Nan Shan Life will reclassify its financial assets

  • By Kao Shih-ching / Staff Reporter

Nan Shan Life Insurance Co (南山人壽) is set to reclassify its financial assets in a bid to improve its financial strength, with three other local life insurance companies likely to follow suit in the near term, it said. the Financial Supervisory Commission (FSC) yesterday.

The asset reclassification is expected to increase Nan Shan Life’s net equity by over NT$300 billion ($9.42 billion) and push its equity-to-asset ratio, a solvency indicator, to over 5%. at the end of this month, compared to minus 0.59% at the end of last month, the company said in a statement on Tuesday.

“Under International Financial Reporting Standards 9 (IFRS 9), our reclassification would be backdated to October 1 and our equity would no longer be materially affected by rate changes,” Nan Shan Life said in the statement.

Photo courtesy of Nan Shan Life Insurance Co

Nan Shan Life said it was confident about its cash flow and solvency, adding that the rights of its policyholders would not be affected by volatility in global financial markets.

After Nan Shan Life, Cathay Life Insurance (國泰人壽), China Life Insurance Co (中國人壽) and PCA Life Assurance Co (保誠人壽) are expected to reclassify their assets to improve their financial profile, said FSC Chairman Thomas Huang (黃天牧). a meeting of the Legislative Assembly Finance Committee yesterday.

Lawmakers slammed Huang and the commission for allowing insurance companies to reclassify their assets, saying the move was an attempt by insurers to ‘dress up’ their financial statements, which is likely to create a loophole in financial oversight .

Democratic Progressive Party (DPP) lawmaker Kuo Kuo-wen (郭國文) suggested that the FSC consult with the International Accounting Standard Board on whether the reclassification is legal under IFRS9, as the question aroused a controversy in Taiwan.

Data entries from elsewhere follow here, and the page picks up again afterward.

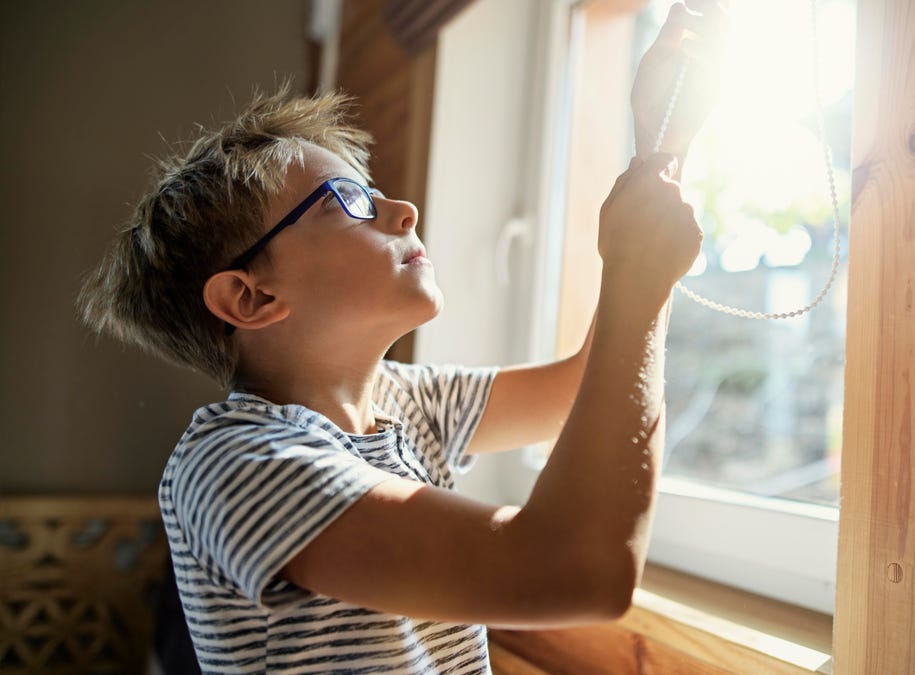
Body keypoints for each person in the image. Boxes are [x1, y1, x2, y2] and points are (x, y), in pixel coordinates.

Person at [78, 2, 724, 673]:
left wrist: (660, 151)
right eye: (348, 201)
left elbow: (582, 388)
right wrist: (634, 275)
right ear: (252, 295)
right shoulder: (233, 464)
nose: (403, 209)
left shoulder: (402, 402)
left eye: (375, 190)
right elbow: (580, 570)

DPP lawmaker Kao Chia-yu (高嘉瑜) demanded that Huang promise that Nan Shan Life would not be vulnerable to a financial crisis in the next five years.

Huang said he will closely supervise the insurer every day during his tenure.

He added that the decline in net equity of life insurers was not due to operational problems, but to rapid rate hikes by central banks.

As the four life insurers have more than 17 million policyholders, allowing them to reclassify their assets should reassure policyholders, Huang said.